Text shown:
========================================================================

I will try to reproduce it with a recent snapshot. It could have been a mold issue actually: https://github.com/rui314/mold/issues/1213. I also use some Clear Linux and Mandriva patches on top and one patch did not applying cleanly on your glibc-git based branch which might have caused some differences.

ms178 commented 6 months ago

Indeed, it seems to be a mold 2.4.1 specific issue, with a clang-compiled glibc, I saw:

mold: warning: /usr/lib/crt1.o: ignoring .llvm_addrsig section without sh_link; was the file processed by strip or objcopy -r?
mold: warning: /usr/lib/libc_nonshared.a(atexit.oS): ignoring .llvm_addrsig section without sh_link; was the file processed by strip or objcopy -r?
mold: warning: /usr/lib/libc_nonshared.a(pthread_atfork.oS): ignoring .llvm_addrsig section without sh_link; was the file processed by strip or objcopy -r?
mold: warning: /usr/lib/libc_nonshared.a(stack_chk_fail_local.oS): ignoring .llvm_addrsig section without sh_link; was the file processed by strip or objcopy -r?
mold: warning: /usr/lib/libc_nonshared.a(at_quick_exit.oS): ignoring .llvm_addrsig section without sh_link; was the file processed by strip or objcopy -r?

But with mold 2.30 these warnings were silenced and don't occur any longer.

The other bugs which I've noticed were build issues due to me using some fancy compiler flags with LLVM/Clang. If you want I could list some of the offending flags here (as I don't have an account for glibc bugzilla).

zatrazz commented 6 months ago

Right, I don't have mold on my loop, I constantly test my branch with binutils and lld. And yes, it would be helpful to know the possible flags that might interfere with glibc build. Keep in mind that we have some strickly compiler flags requirements and we use/filter some depending of the TU (for instance, -fstack-protector where some loader TU can not be built with it because the SSP cookie is not initialized yet).

ms178 commented 6 months ago

@zatrazz Here are some examples: -fno-semantic-interposition and -Wl,-Bsymbolic-functions lead to segfaults and runtime issues but that's also the case when using GCC.

========================================================================

Job:
Return the stretch of the thread about mold and glibc builds from "Right, I don't" through "when using GCC.", copied word for word. The records that follow have no connection to the text.

========================================================================

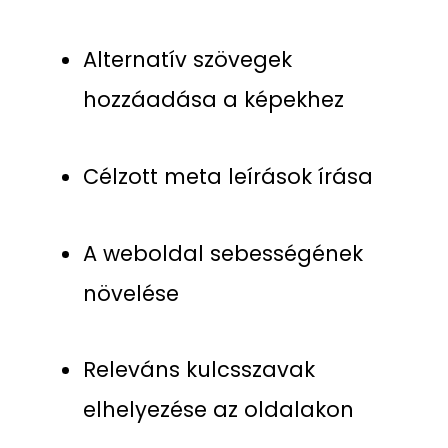
Alternatív szövegek
hozzáadása a képekhez
Célzott meta leírások írása
A weboldal sebességének
növelése
Releváns kulcsszavak
elhelyezése az oldalakon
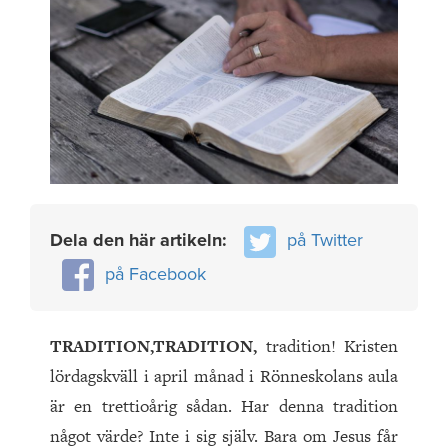
Dela den här artikeln:
på Twitter
på Facebook
TRADITION,TRADITION,
tradition! Kristen
lördagskväll i april månad i Rönneskolans aula
är en trettioårig sådan. Har denna tradition
något värde? Inte i sig själv. Bara om Jesus får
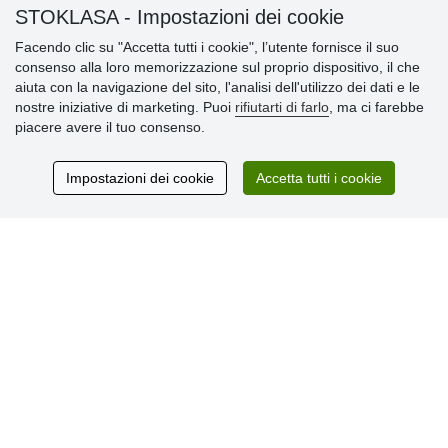
STOKLASA - Impostazioni dei cookie
» Impostazioni dei cookie
» Termini & Condizioni
Facendo clic su "Accetta tutti i cookie", l’utente fornisce il suo
» Informativa sulla Privacy
consenso alla loro memorizzazione sul proprio dispositivo, il che
» Consegna e pagamento
aiuta con la navigazione del sito, l'analisi dell'utilizzo dei dati e le
» Garanzia e resi
nostre iniziative di marketing. Puoi
rifiutarti di farlo
, ma ci farebbe
» Programma fedeltà
piacere avere il tuo consenso.
Impostazioni dei cookie
Accetta tutti i cookie
Recensioni
dei clienti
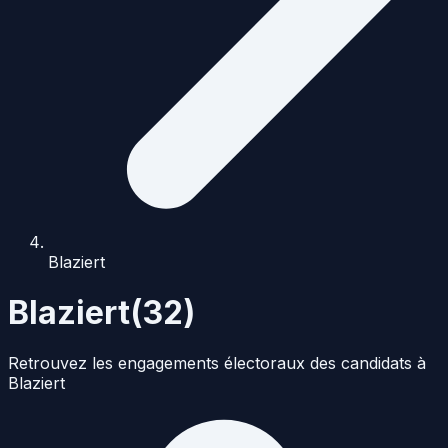
Blaziert
Blaziert
(
32
)
Retrouvez les engagements électoraux des candidats à
Blaziert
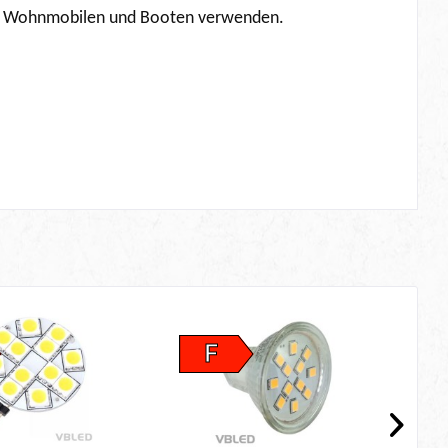
z.B. Wohnmobilen und Booten verwenden.
F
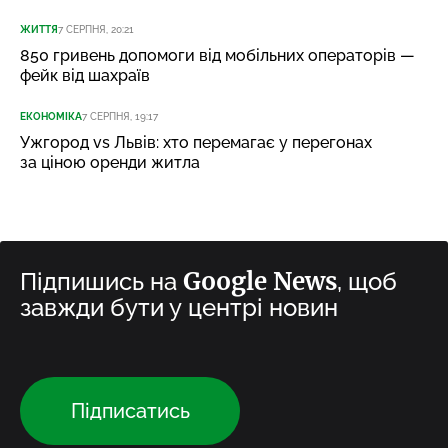
ЖИТТЯ
7 СЕРПНЯ, 20:21
850 гривень допомоги від мобільних операторів —
фейк від шахраїв
ЕКОНОМІКА
7 СЕРПНЯ, 19:17
Ужгород vs Львів: хто перемагає у перегонах
за ціною оренди житла
Google News
Підпишись на
, щоб
завжди бути у центрі новин
Підписатись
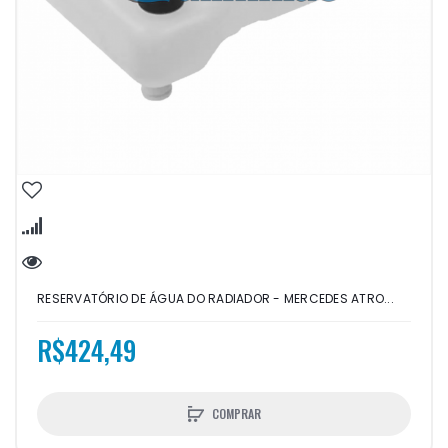
RESERVATÓRIO DE ÁGUA DO RADIADOR - MERCEDES ATRO...
R$424,49
COMPRAR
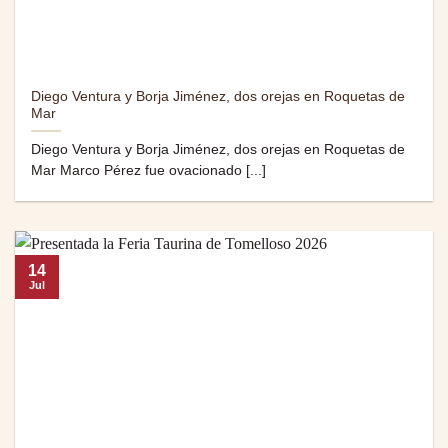
Diego Ventura y Borja Jiménez, dos orejas en Roquetas de
Mar
Diego Ventura y Borja Jiménez, dos orejas en Roquetas de
Mar Marco Pérez fue ovacionado [...]
14
Jul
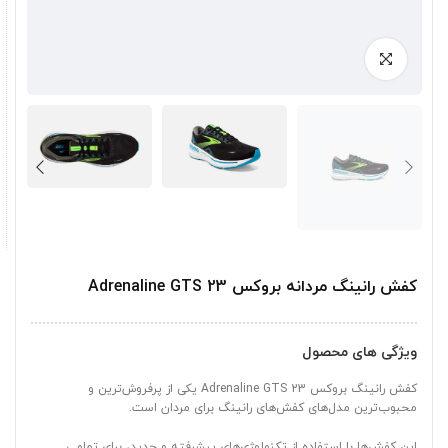
کفش رانینگ مردانه بروکس Adrenaline GTS 23
ویژگی های محصول
کفش رانینگ بروکس Adrenaline GTS 23 یکی از پرفروش‌ترین و
محبوب‌ترین مدل‌های کفش‌های رانینگ برای مردان است.
این کفش‌ها با استفاده از تکنولوژی‌های پیشرفته و جدید، برای تمامی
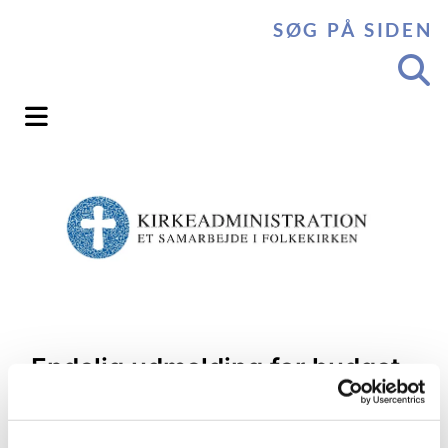
SØG PÅ SIDEN
Endelig udmelding for budget
for det kommende år skal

========================================================================

Solution to the exercise:
Right, I don't have mold on my loop, I constantly test my branch with binutils and lld. And yes, it would be helpful to know the possible flags that might interfere with glibc build. Keep in mind that we have some strickly compiler flags requirements and we use/filter some depending of the TU (for instance, -fstack-protector where some loader TU can not be built with it because the SSP cookie is not initialized yet).

ms178 commented 6 months ago

@zatrazz Here are some examples: -fno-semantic-interposition and -Wl,-Bsymbolic-functions lead to segfaults and runtime issues but that's also the case when using GCC.